The primary regulatory sources for State and federal standards for closures are Title 27, California Code of Regulations (27 CCR), and 40 Code of Federal Regulations (40 CFR), Part 258 (Subtitle D).

State

Title 27, CCR Requirements (formerly 14, CCR and 23, CCR)
Subchapter 5, Article 1, Section (§) 20950(e). For landfills and for waste piles and surface impoundments that are closed as landfills, all vegetation for the closed unit’s vegetative cover shall meet the requirements of Section 21090(a)(3)(A)1, in cases where the unit does not utilize the mechanically resistant erosion layer per § 21090(a)(3)(A)2.

Section 21090 (a)(3)(A)1. Closed landfills shall be provided with an uppermost cover layer consisting of either:

  1. Erosion resistance via a vegetative layer. This layer consists of not less than one foot of soil which:

    a. Contains no waste (including leachate).
    b. Is placed on top of all portions of the low hydraulic conductivity layer described in § (a)(2).
    c. Is capable of sustaining native or other suitable plant growth.
    d. Is initially planted and is later replanted as needed to provide effective erosion resistance with native or other suitable vegetation having a rooting depth not exceeding the depth to the top of the low hydraulic conductivity layer described in § (a)(2). For any proposed vegetative cover, the discharger shall propose a species mix which harmonizes with the proposed postclosure land use and which requires little long term maintenance as feasible by virtue of its tolerance to the vegetative layer’s soil conditions.

Supplied material:
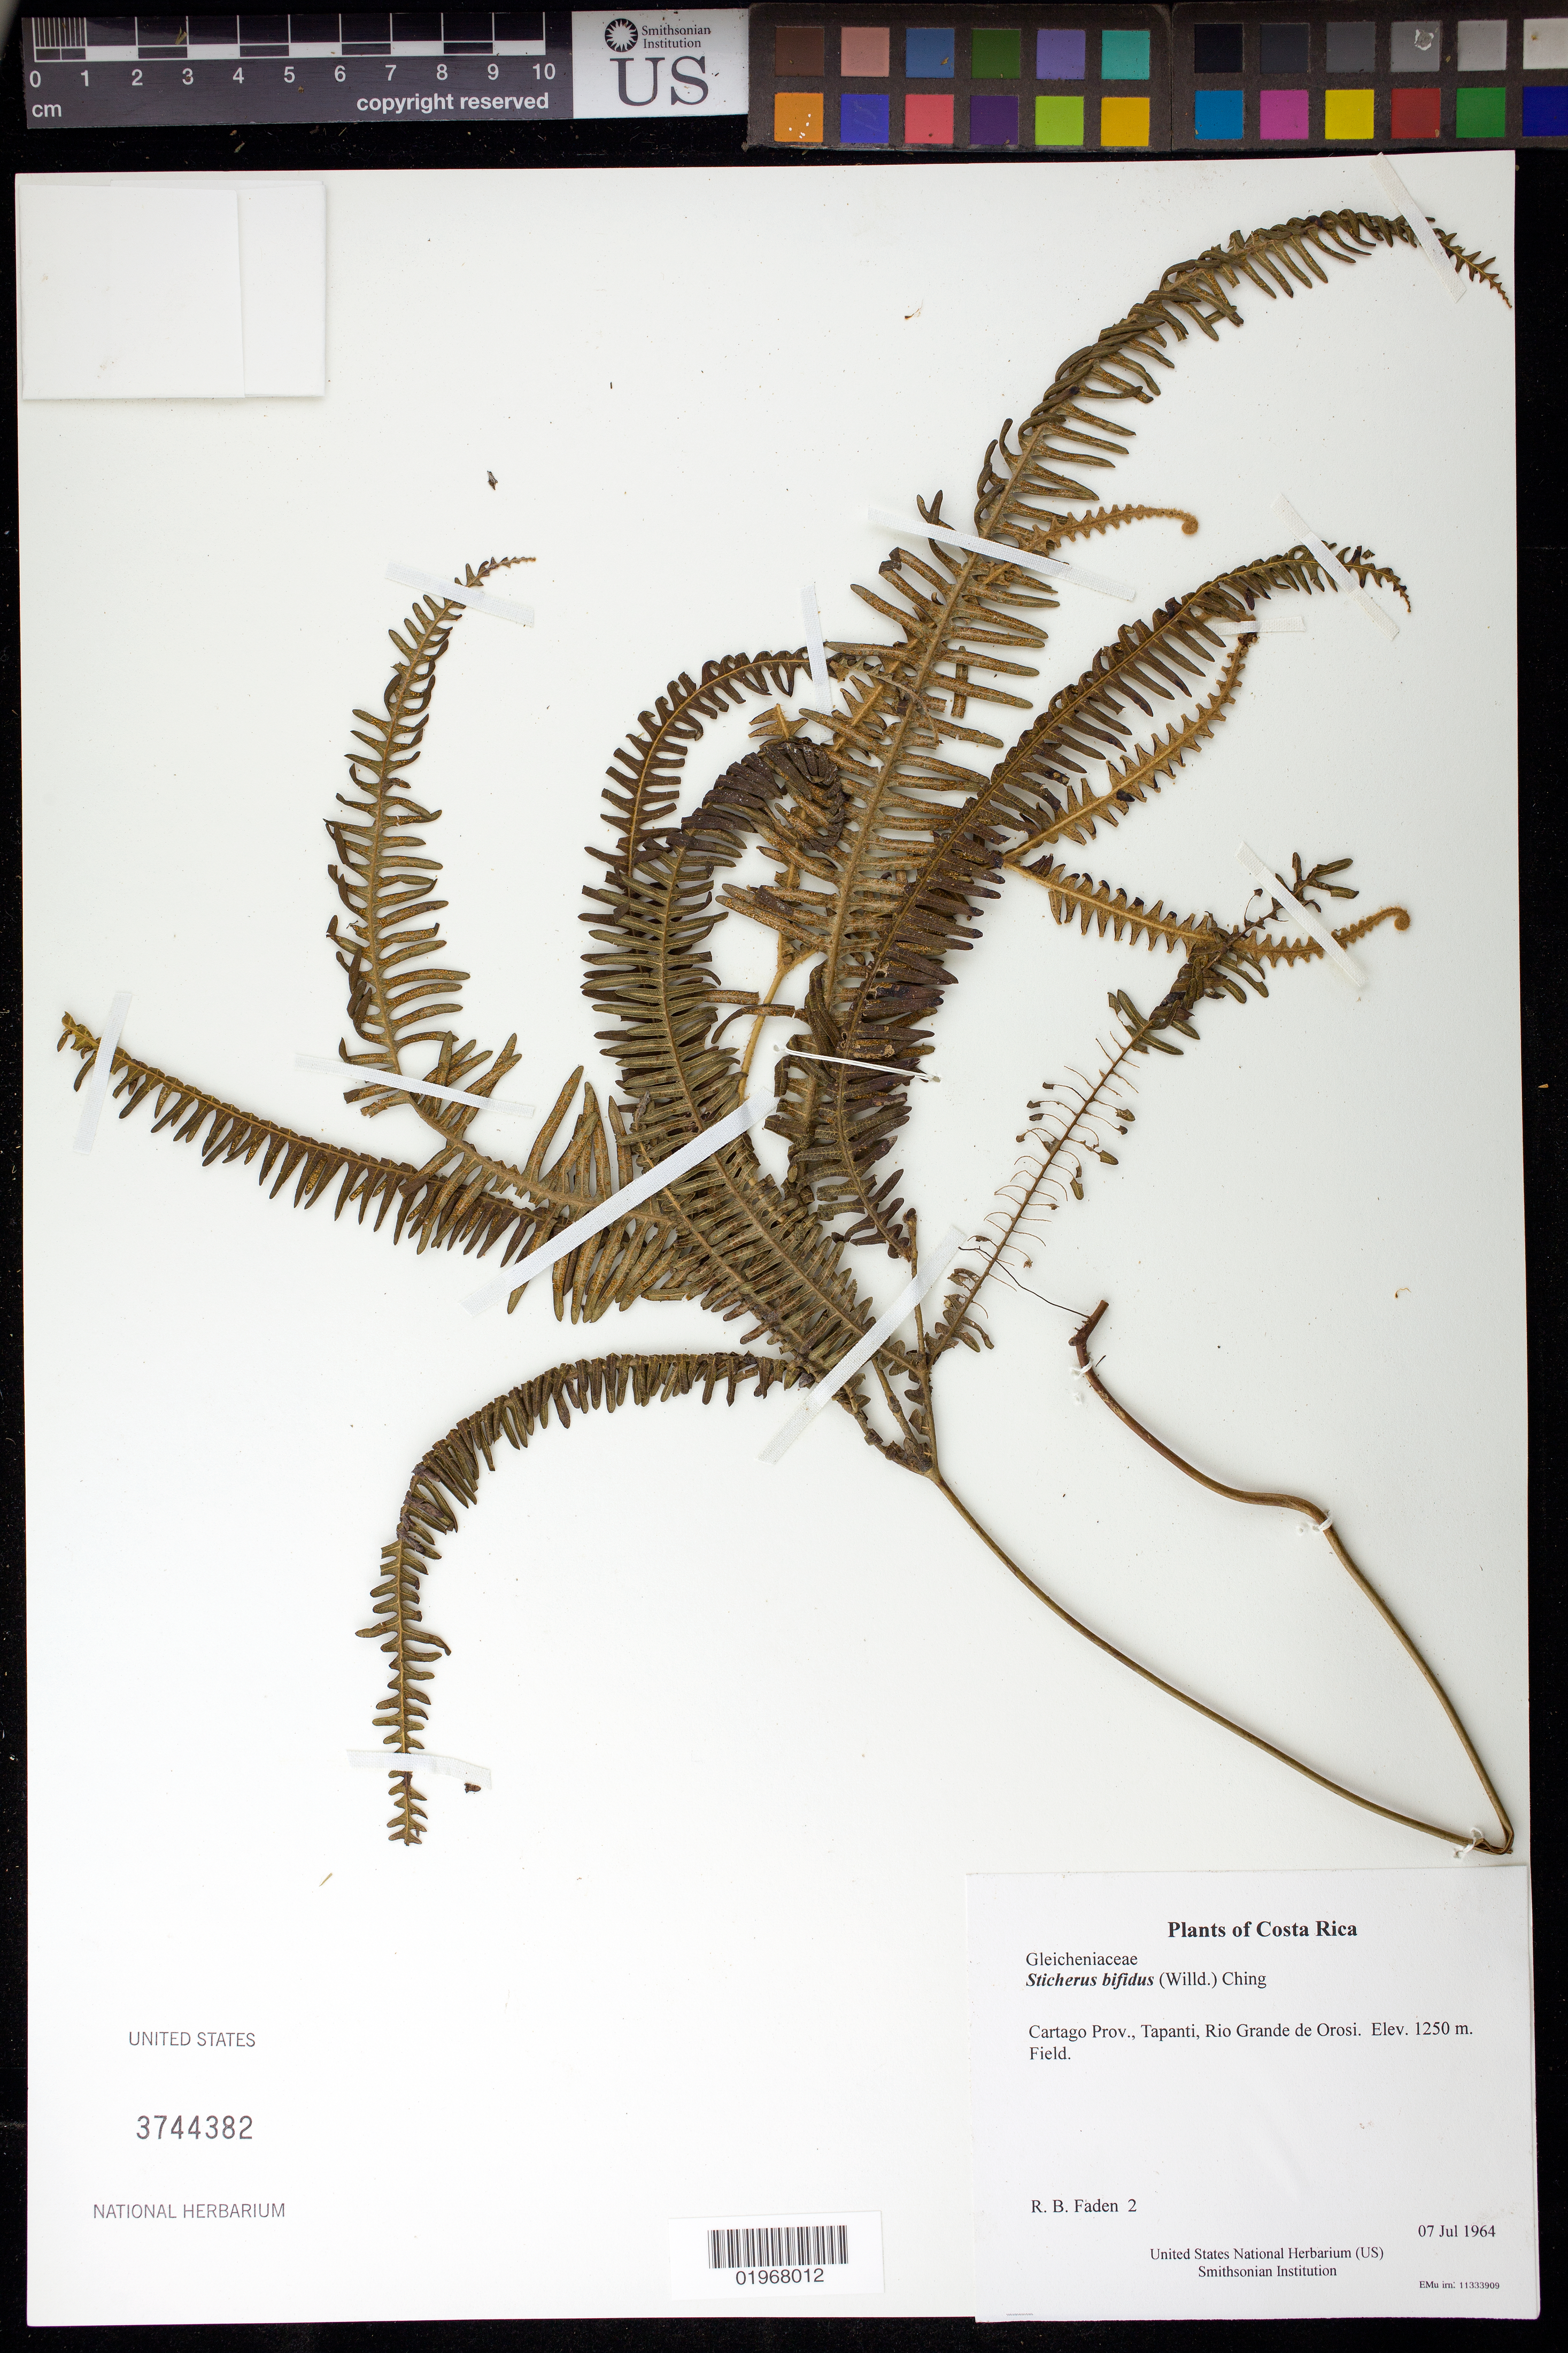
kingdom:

Directive A:
Answer these from the landfill closure regulations text:
(i) What two primary regulatory sources does it cite for State and federal closure standards?
(ii) What was Title 27, CCR formerly?
(iii) What is the minimum soil thickness of the vegetative layer?
Directive B: Write the next part of the landfill closure regulations text, starting after its last sentence.
The material above plays no part in this.

Written reply A:
(i) Title 27, California Code of Regulations (27 CCR), and 40 Code of Federal Regulations (40 CFR), Part 258 (Subtitle D).
(ii) 14, CCR and 23, CCR.
(iii) Not less than one foot.

Written reply B:
  2. Mechanically erosion-resistant layer. An erosion and ultra violet light-resistant layer which, by virtue of its composition and finished-and-maintained grade, resists foreseeable erosion effects by wind-scour, raindrop impact, and runoff (e.g., a one-foot-thick layer of cobbles, the interstices of which are filled with gravel).

California Coastal Commission
Should a closure project be located within the jurisdiction of the California Coastal Commission, the regulatory standards and requirements of that agency may have to be addressed (PRC 13053.5(a)).

Department of Fish and Game
Should a closure project be located within the jurisdiction of the California Department of Fish and Game, the regulatory standards and requirements of that agency may have to be addressed (PRC 13053.5(a)).

California Environmental Quality Act (CEQA)
All projects in California must be reviewed in accordance with the California Environmental Quality Act (CEQA) to determine whether the project may have a significant impact on the environment. If the project might have a potential significant impact, mitigation measures may have to be incorporated into the project to avoid the impact.

Federal

Final Cover Design––40 CFR § 258.60, Subpart F
6.2.1 (a)(3). Minimize erosion of the final cover by the use of an erosion layer that contains a minimum 6 inches (60 cm) of earthen material capable of sustaining native plant growth.

6.2.3. Design criteria for a final cover system should be selected to ... improve aesthetics.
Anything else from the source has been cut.